Fig 2. Issue 1: Global similarity bounds systematically confound the entropy of coarse-scale signals with removed spectral power.

(A, B) Similarity bounds constrain sample entropy as shown schematically for entropy estimation using narrower (A) and wider (B) similarity bounds. For clarity, only a subset of pattern matches (green ticks) and mismatches (red cross) are indicated for a sequence length m = 1(cf. Fig 1B). Wider, more liberal similarity bounds indicate more pattern matches than narrow, conservative bounds, thereby decreasing entropy. S2 Fig shows the empirical link between liberal similarity bounds and sample entropy estimates. (C-E) Divergence between global similarity bounds and scale-wise signal SD biases coarse-scale entropy. (C) Coarse-graining (see Fig 1A) progressively reduces variance from the original broadband signal (as shown in panel E). (D) At original sampling rates (i.e., time scale 1; marked red in panels DE and F), neural signal variance is usually composed of broadband 1/f content and narrowband rhythmic peaks. Note that the x-axis plots decreasing frequencies to align with the traditional MSE low-pass filter direction.
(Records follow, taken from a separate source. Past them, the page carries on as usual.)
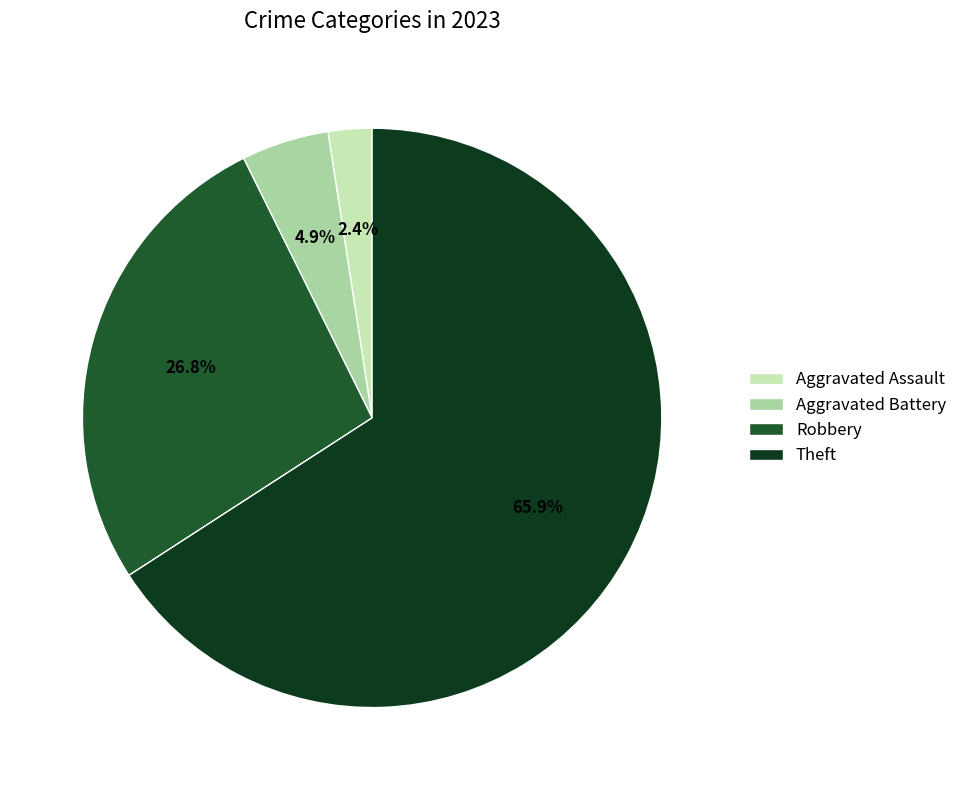

Do Aggravated Battery and Aggravated Assault together represent more than half of the pie?

No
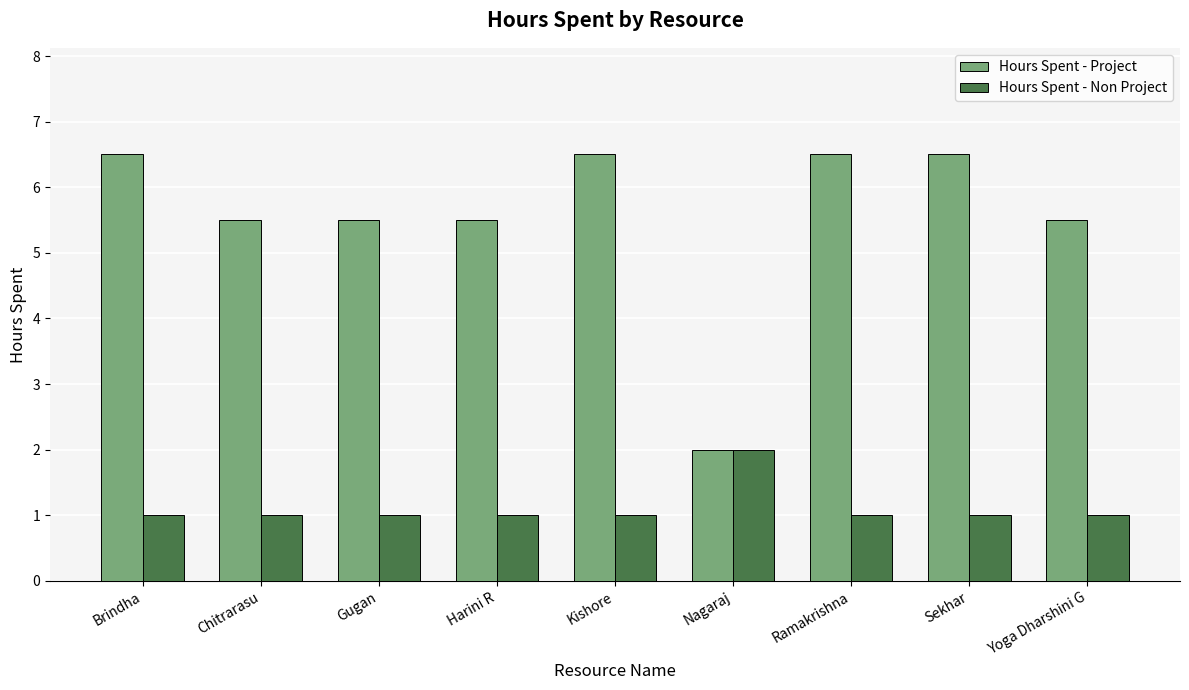

Is it true that Hours Spent - Non Project equals 1.0 at Gugan?

True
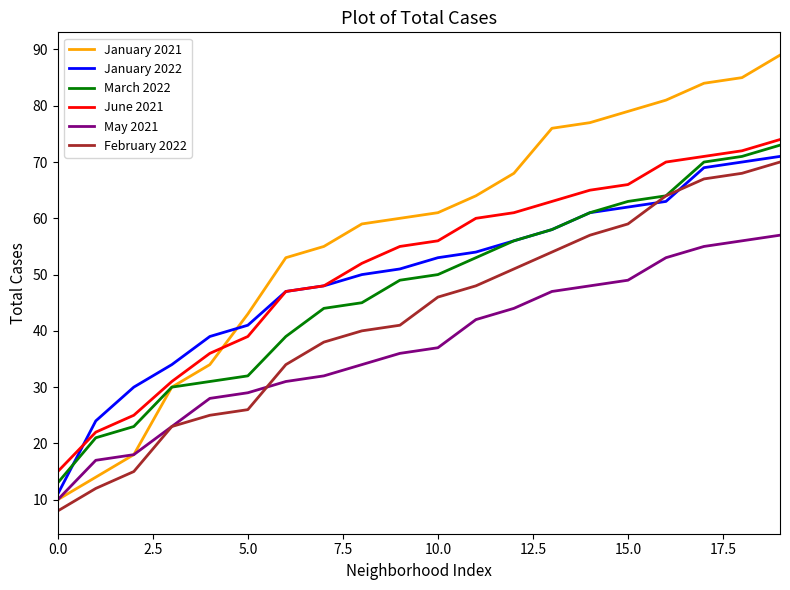

Count the number of data series in this chart.

6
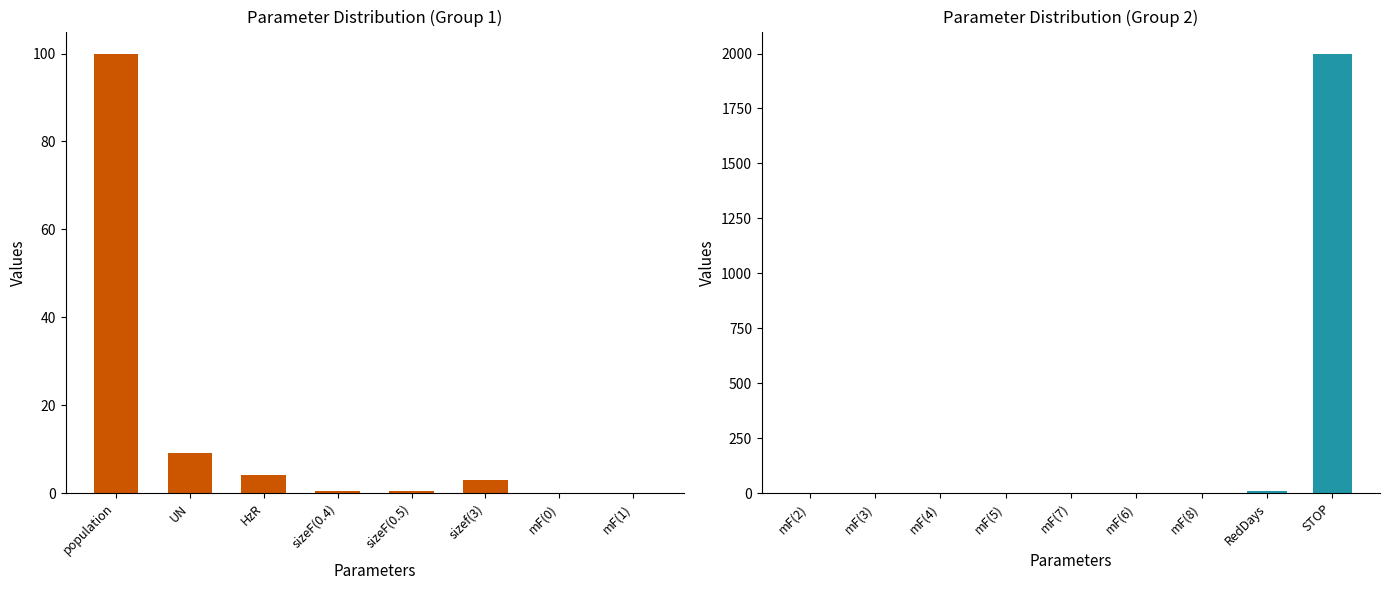

What is the change in value from mF(3) to RedDays?

+11.1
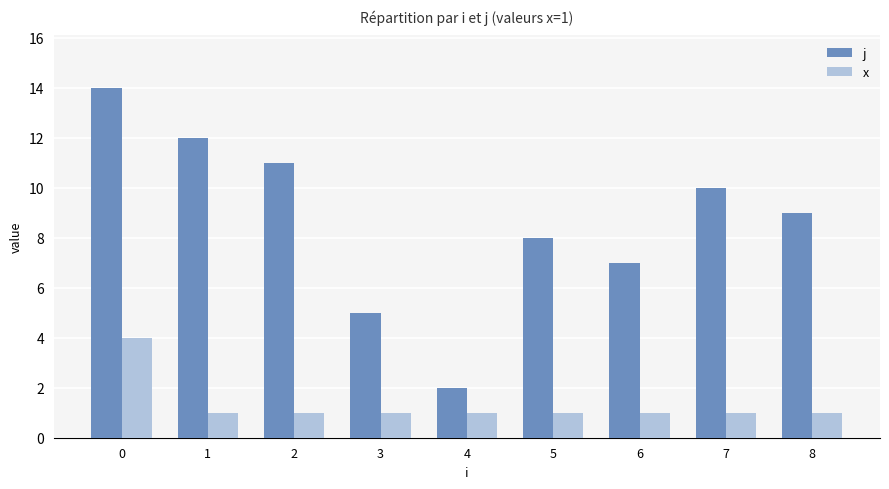

What is the total value across all series at 3?

6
Towards coarser scales (e.g., scale 30; marked blue in CD and E), signal variance progressively decreases, as the signal becomes more specific to low frequencies. (E) Due to the systematic and cumulative reduction of variance in scale-wise signals, global similarity bounds become liberally biased (‘broad’). Critically, systematic differences in the magnitude of this bias (e.g., due to different spectral slopes) introduce systematic entropy differences at coarser scales.